Sacred symbol he may not be, but my Santa ornament reminds me of the very heart of the Christmas story as my faith tells it: that I am/we are loved.
I’ve never hung him without this sense of big picture, this realization that what is right now is not what has always been or what will one day be. He’s been with me lots of places, this little Santa, and he’s with me still.
December has long been my heart’s home. I have no rational explanation for this, just a calm knowing that in winter’s soft grey skies and the stark lines of bare tree branches and the clearness of a full moon on a December night–there’s something real in all that, something that reminds me that no matter how cold or dark it might be, there is, beneath it all, and so always somewhere in me, too, life…pulsing, waiting.
(I speak from a history of privilege–I know this–from happy Christmas memories and December days rooted in tradition and love.
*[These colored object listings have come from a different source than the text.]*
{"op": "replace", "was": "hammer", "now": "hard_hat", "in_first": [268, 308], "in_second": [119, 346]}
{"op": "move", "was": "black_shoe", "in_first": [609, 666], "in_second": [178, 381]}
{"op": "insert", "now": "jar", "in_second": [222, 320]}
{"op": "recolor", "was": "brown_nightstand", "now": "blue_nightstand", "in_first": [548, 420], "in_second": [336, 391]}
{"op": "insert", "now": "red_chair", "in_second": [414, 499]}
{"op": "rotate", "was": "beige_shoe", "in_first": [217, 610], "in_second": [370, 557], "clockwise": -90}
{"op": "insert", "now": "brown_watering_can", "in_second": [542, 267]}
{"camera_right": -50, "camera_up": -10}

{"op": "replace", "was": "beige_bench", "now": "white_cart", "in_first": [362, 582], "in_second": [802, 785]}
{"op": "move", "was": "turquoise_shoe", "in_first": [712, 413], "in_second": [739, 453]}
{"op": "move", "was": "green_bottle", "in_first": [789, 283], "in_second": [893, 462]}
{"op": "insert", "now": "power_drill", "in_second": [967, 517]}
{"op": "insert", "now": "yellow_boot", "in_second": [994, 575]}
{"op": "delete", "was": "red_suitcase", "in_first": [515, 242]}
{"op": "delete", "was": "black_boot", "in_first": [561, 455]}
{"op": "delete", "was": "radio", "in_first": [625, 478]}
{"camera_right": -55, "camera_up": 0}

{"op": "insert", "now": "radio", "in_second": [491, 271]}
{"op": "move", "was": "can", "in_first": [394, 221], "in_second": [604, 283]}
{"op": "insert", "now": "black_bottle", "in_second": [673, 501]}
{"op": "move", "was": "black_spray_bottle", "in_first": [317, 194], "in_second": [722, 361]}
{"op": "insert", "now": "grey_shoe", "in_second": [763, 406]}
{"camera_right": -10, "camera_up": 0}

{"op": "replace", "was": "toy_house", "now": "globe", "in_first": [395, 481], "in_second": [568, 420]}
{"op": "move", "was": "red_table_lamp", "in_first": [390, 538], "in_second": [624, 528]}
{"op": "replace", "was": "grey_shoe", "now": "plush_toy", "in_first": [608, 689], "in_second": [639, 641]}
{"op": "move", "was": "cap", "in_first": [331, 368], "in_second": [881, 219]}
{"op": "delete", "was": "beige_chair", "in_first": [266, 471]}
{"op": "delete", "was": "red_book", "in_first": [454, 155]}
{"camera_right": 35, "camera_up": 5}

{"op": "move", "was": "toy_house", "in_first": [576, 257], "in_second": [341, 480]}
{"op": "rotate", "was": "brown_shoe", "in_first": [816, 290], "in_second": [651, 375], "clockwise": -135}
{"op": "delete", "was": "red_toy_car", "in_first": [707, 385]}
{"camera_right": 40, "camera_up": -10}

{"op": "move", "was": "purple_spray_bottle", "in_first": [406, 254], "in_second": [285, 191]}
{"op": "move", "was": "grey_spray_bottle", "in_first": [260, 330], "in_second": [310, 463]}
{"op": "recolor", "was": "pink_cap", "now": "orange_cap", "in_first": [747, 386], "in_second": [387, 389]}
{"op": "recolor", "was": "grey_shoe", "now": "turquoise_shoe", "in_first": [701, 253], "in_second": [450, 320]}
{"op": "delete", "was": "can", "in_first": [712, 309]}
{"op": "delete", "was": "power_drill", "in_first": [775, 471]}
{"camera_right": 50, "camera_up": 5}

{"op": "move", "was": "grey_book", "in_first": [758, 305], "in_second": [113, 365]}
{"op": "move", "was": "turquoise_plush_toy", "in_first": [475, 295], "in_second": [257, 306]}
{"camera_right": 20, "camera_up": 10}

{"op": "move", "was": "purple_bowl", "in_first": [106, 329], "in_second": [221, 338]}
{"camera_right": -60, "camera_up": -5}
This is not so for all people, and I grieve that.)
I know, too, that this December, my heart’s finding it harder to settle in, to breathe in deep the goodness lying in these days and so find strength. There are a multitude of reasons for this, and the reasons don’t matter so much as what gets experienced and learned in the midst of their wreaking havoc on my beloved December.
What I’m learning is this:
- that the constants in life matter most, even if represented in a silly ceramic Santa
- that the Nativity story is not a perfect one–it is, in fact, wrought with fear and heartache and uncertainty
- that despite this fear and heartache and uncertainty, things I am knowing–for myself and so many I care about–in a new way this December, love still comes…somehow
- that this is not the first time the world seems to have tilted into chaos–that Jesus was born into terror and war and poverty and political posturing, too…that biblical Bethlehem and modern day global life have a lot in common
- that my daughter’s speaking, “hope, peace, love, joy…that’s the order of the Sundays, mama,” is blessed balm for a grateful and tender heart–because it means that despite her longing for an American Girl Look-A-Like doll from Santa, she knows what really matters
Forgive me if my icon for all things holy this most precious of Decembers (because it is–even if I’m not quite understanding that yet) is a Santa ornament, but I live and move and having being in a story of finding the sacred in that which is ordinary.
In the ordinary made extraordinary, by the grace of which the angels sang, and the shepherds stood in awe, and in which Mary trusted to see her through.